After the war's end, Steuart returned to Maryland, and swore an oath of loyalty to the Union. He farmed at Mount Steuart, a two-storey farmhouse on a hillside near the South River, south of Edgewater. The house no longer exists, having since been destroyed by fire. He also served as commander of the Maryland division of the United Confederate Veterans.

Maryland Square, the house owned by Steuart and his father before the war, was returned to the family in 1866 but Steuart chose not to live there, taking rooms instead at the Carrollton Hotel in Baltimore.

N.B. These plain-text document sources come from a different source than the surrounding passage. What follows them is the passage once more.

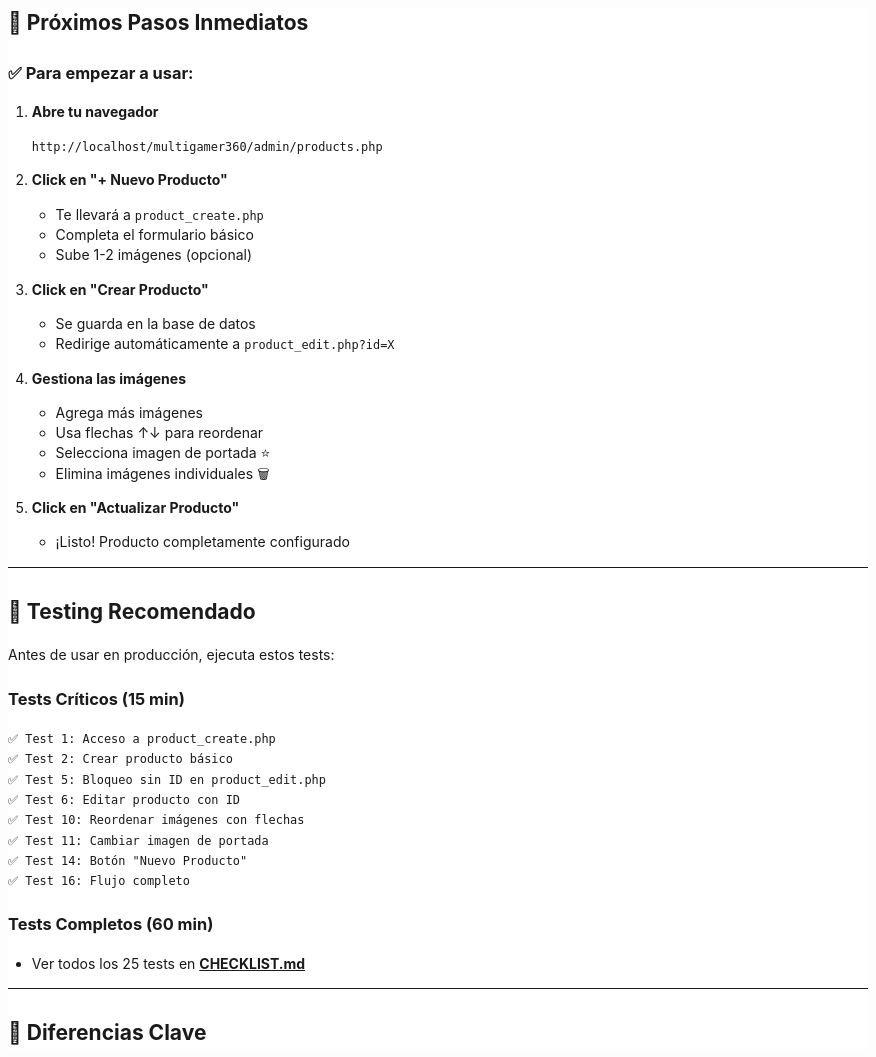 
## 🎯 Próximos Pasos Inmediatos

### ✅ Para empezar a usar:

1. **Abre tu navegador**
   ```
   http://localhost/multigamer360/admin/products.php
   ```

2. **Click en "+ Nuevo Producto"**
   - Te llevará a `product_create.php`
   - Completa el formulario básico
   - Sube 1-2 imágenes (opcional)

3. **Click en "Crear Producto"**
   - Se guarda en la base de datos
   - Redirige automáticamente a `product_edit.php?id=X`

4. **Gestiona las imágenes**
   - Agrega más imágenes
   - Usa flechas ↑↓ para reordenar
   - Selecciona imagen de portada ⭐
   - Elimina imágenes individuales 🗑️

5. **Click en "Actualizar Producto"**
   - ¡Listo! Producto completamente configurado

---

## 🧪 Testing Recomendado

Antes de usar en producción, ejecuta estos tests:

### Tests Críticos (15 min)
```
✅ Test 1: Acceso a product_create.php
✅ Test 2: Crear producto básico
✅ Test 5: Bloqueo sin ID en product_edit.php
✅ Test 6: Editar producto con ID
✅ Test 10: Reordenar imágenes con flechas
✅ Test 11: Cambiar imagen de portada
✅ Test 14: Botón "Nuevo Producto"
✅ Test 16: Flujo completo
```

### Tests Completos (60 min)
- Ver todos los 25 tests en **[CHECKLIST.md](./CHECKLIST.md)**

---

## 🔑 Diferencias Clave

The end of war saw Steuart reunited with his family, but domestic happiness did not follow. In the early 1890s he took in a housekeeper by the name of Fanny Grenor, causing a "still further estrangement between husband and wife... [which also] resulted in much bitter feeling on the part of the two children, Mrs Leibeg and Mrs Davis, these ladies holding with the mother that General Steuart should have selected some other housekeeper".

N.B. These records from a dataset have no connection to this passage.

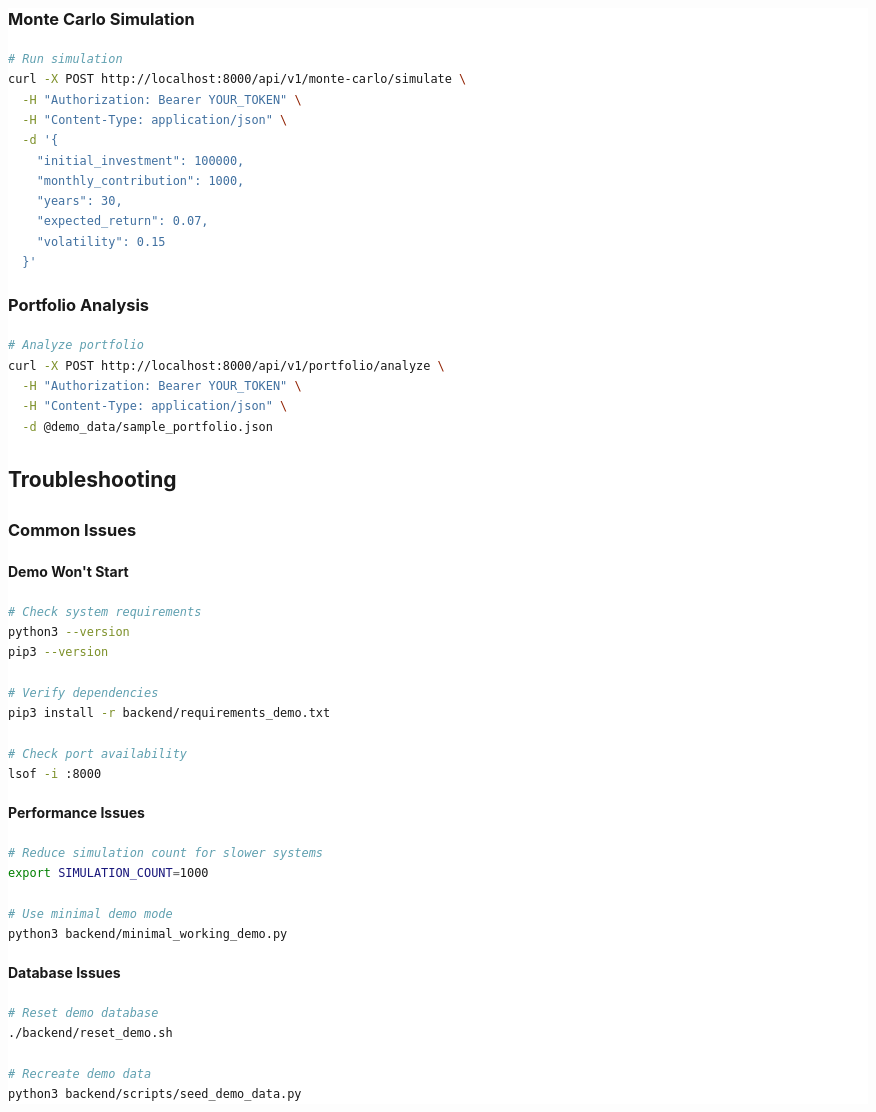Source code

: ### Monte Carlo Simulation
```bash
# Run simulation
curl -X POST http://localhost:8000/api/v1/monte-carlo/simulate \
  -H "Authorization: Bearer YOUR_TOKEN" \
  -H "Content-Type: application/json" \
  -d '{
    "initial_investment": 100000,
    "monthly_contribution": 1000,
    "years": 30,
    "expected_return": 0.07,
    "volatility": 0.15
  }'
```

### Portfolio Analysis
```bash
# Analyze portfolio
curl -X POST http://localhost:8000/api/v1/portfolio/analyze \
  -H "Authorization: Bearer YOUR_TOKEN" \
  -H "Content-Type: application/json" \
  -d @demo_data/sample_portfolio.json
```

## Troubleshooting

### Common Issues

#### Demo Won't Start
```bash
# Check system requirements
python3 --version
pip3 --version

# Verify dependencies
pip3 install -r backend/requirements_demo.txt

# Check port availability
lsof -i :8000
```

#### Performance Issues
```bash
# Reduce simulation count for slower systems
export SIMULATION_COUNT=1000

# Use minimal demo mode
python3 backend/minimal_working_demo.py
```

#### Database Issues
```bash
# Reset demo database
./backend/reset_demo.sh

# Recreate demo data
python3 backend/scripts/seed_demo_data.py
```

Steuart died on 22 November 1903 at the age of 75 at South River, Maryland, of an ulcer. He died intestate, leaving an estate valued at around $100,000, which was soon contested by Miss Grenor, who sought "pay for the 10 years she had acted as housekeeper, and also performed other duties of a more or less menial character".

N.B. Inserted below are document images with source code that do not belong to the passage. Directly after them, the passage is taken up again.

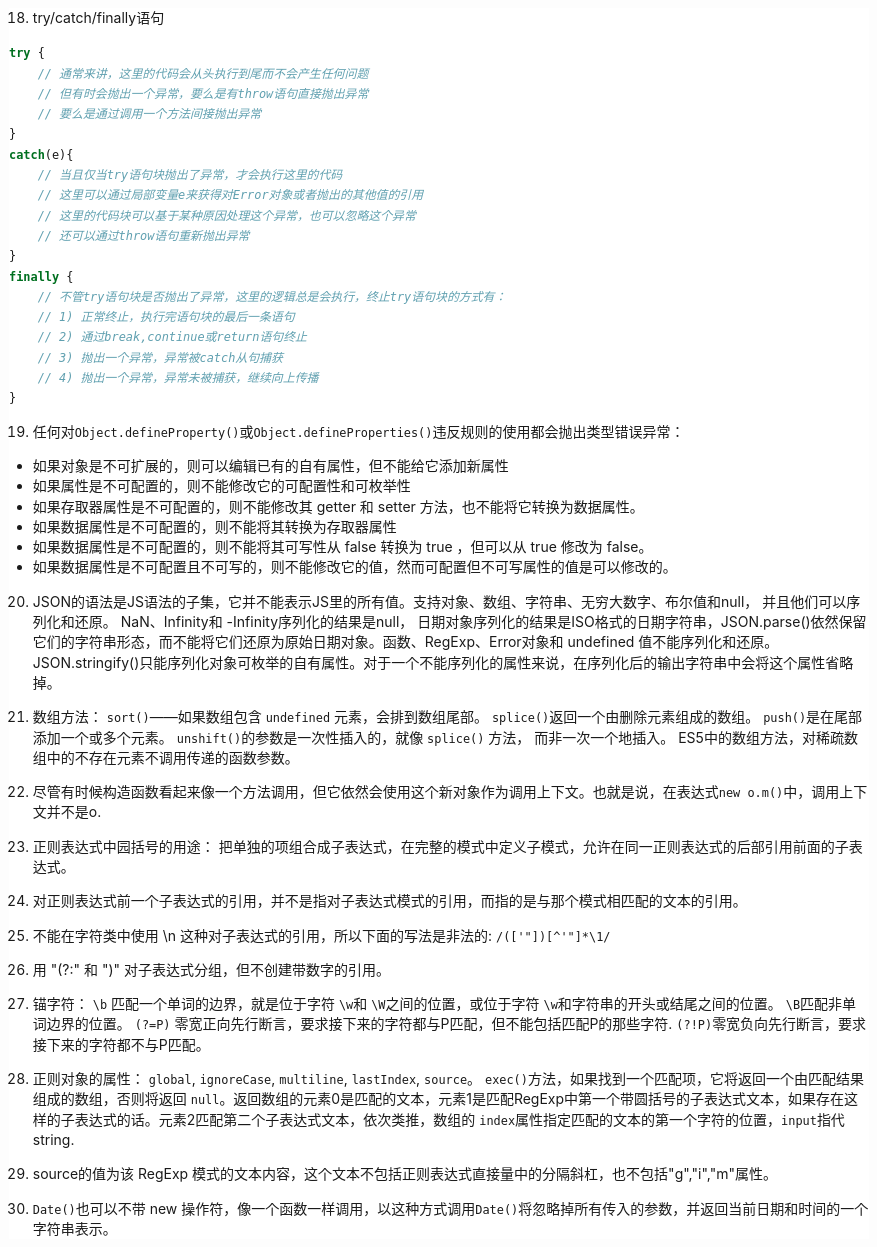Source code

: 18. try/catch/finally语句
```javascript
try {
	// 通常来讲，这里的代码会从头执行到尾而不会产生任何问题
	// 但有时会抛出一个异常，要么是有throw语句直接抛出异常
	// 要么是通过调用一个方法间接抛出异常
}
catch(e){
	// 当且仅当try语句块抛出了异常，才会执行这里的代码
	// 这里可以通过局部变量e来获得对Error对象或者抛出的其他值的引用
	// 这里的代码块可以基于某种原因处理这个异常，也可以忽略这个异常
	// 还可以通过throw语句重新抛出异常
}
finally {
	// 不管try语句块是否抛出了异常，这里的逻辑总是会执行，终止try语句块的方式有：
	// 1) 正常终止，执行完语句块的最后一条语句
	// 2) 通过break,continue或return语句终止
	// 3) 抛出一个异常，异常被catch从句捕获
	// 4) 抛出一个异常，异常未被捕获，继续向上传播
}
```    

19. 任何对`Object.defineProperty()`或`Object.defineProperties()`违反规则的使用都会抛出类型错误异常：  
   + 如果对象是不可扩展的，则可以编辑已有的自有属性，但不能给它添加新属性
   + 如果属性是不可配置的，则不能修改它的可配置性和可枚举性
   + 如果存取器属性是不可配置的，则不能修改其 getter 和 setter 方法，也不能将它转换为数据属性。
   + 如果数据属性是不可配置的，则不能将其转换为存取器属性
   + 如果数据属性是不可配置的，则不能将其可写性从 false 转换为 true ，但可以从 true 修改为 false。
   + 如果数据属性是不可配置且不可写的，则不能修改它的值，然而可配置但不可写属性的值是可以修改的。  

20. JSON的语法是JS语法的子集，它并不能表示JS里的所有值。支持对象、数组、字符串、无穷大数字、布尔值和null， 并且他们可以序列化和还原。 NaN、Infinity和 -Infinity序列化的结果是null， 日期对象序列化的结果是ISO格式的日期字符串，JSON.parse()依然保留它们的字符串形态，而不能将它们还原为原始日期对象。函数、RegExp、Error对象和 undefined 值不能序列化和还原。JSON.stringify()只能序列化对象可枚举的自有属性。对于一个不能序列化的属性来说，在序列化后的输出字符串中会将这个属性省略掉。   

21. 数组方法： `sort()`——如果数组包含 `undefined` 元素，会排到数组尾部。 `splice()`返回一个由删除元素组成的数组。 `push()`是在尾部添加一个或多个元素。 `unshift()`的参数是一次性插入的，就像 `splice()` 方法， 而非一次一个地插入。 ES5中的数组方法，对稀疏数组中的不存在元素不调用传递的函数参数。  

22. 尽管有时候构造函数看起来像一个方法调用，但它依然会使用这个新对象作为调用上下文。也就是说，在表达式`new o.m()`中，调用上下文并不是o.

23. 正则表达式中园括号的用途： 把单独的项组合成子表达式，在完整的模式中定义子模式，允许在同一正则表达式的后部引用前面的子表达式。  

24. 对正则表达式前一个子表达式的引用，并不是指对子表达式模式的引用，而指的是与那个模式相匹配的文本的引用。  

25. 不能在字符类中使用 \n 这种对子表达式的引用，所以下面的写法是非法的: `/(['"])[^'"]*\1/`  

26. 用 "(?:" 和 ")" 对子表达式分组，但不创建带数字的引用。  

27. 锚字符： `\b` 匹配一个单词的边界，就是位于字符 `\w`和 `\W`之间的位置，或位于字符 `\w`和字符串的开头或结尾之间的位置。 `\B`匹配非单词边界的位置。 `(?=P)` 零宽正向先行断言，要求接下来的字符都与P匹配，但不能包括匹配P的那些字符. `(?!P)`零宽负向先行断言，要求接下来的字符都不与P匹配。  

28. 正则对象的属性： `global`, `ignoreCase`, `multiline`, `lastIndex`, `source`。 `exec()`方法，如果找到一个匹配项，它将返回一个由匹配结果组成的数组，否则将返回 `null`。返回数组的元素0是匹配的文本，元素1是匹配RegExp中第一个带圆括号的子表达式文本，如果存在这样的子表达式的话。元素2匹配第二个子表达式文本，依次类推，数组的 `index`属性指定匹配的文本的第一个字符的位置，`input`指代string.  

29. source的值为该 RegExp 模式的文本内容，这个文本不包括正则表达式直接量中的分隔斜杠，也不包括"g","i","m"属性。  

30. `Date()`也可以不带 new 操作符，像一个函数一样调用，以这种方式调用`Date()`将忽略掉所有传入的参数，并返回当前日期和时间的一个字符串表示。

Steuart is buried in Green Mount Cemetery in Baltimore with his wife Maria, who died three years later, in 1906. They were survived by their two daughters, Marie and Ann. Perhaps not surprisingly, as Maryland had remained in the Union throughout the war, there is no monument to Steuart in his home state. However, the Steuart Hill area of Baltimore recalls his family's long association with the city.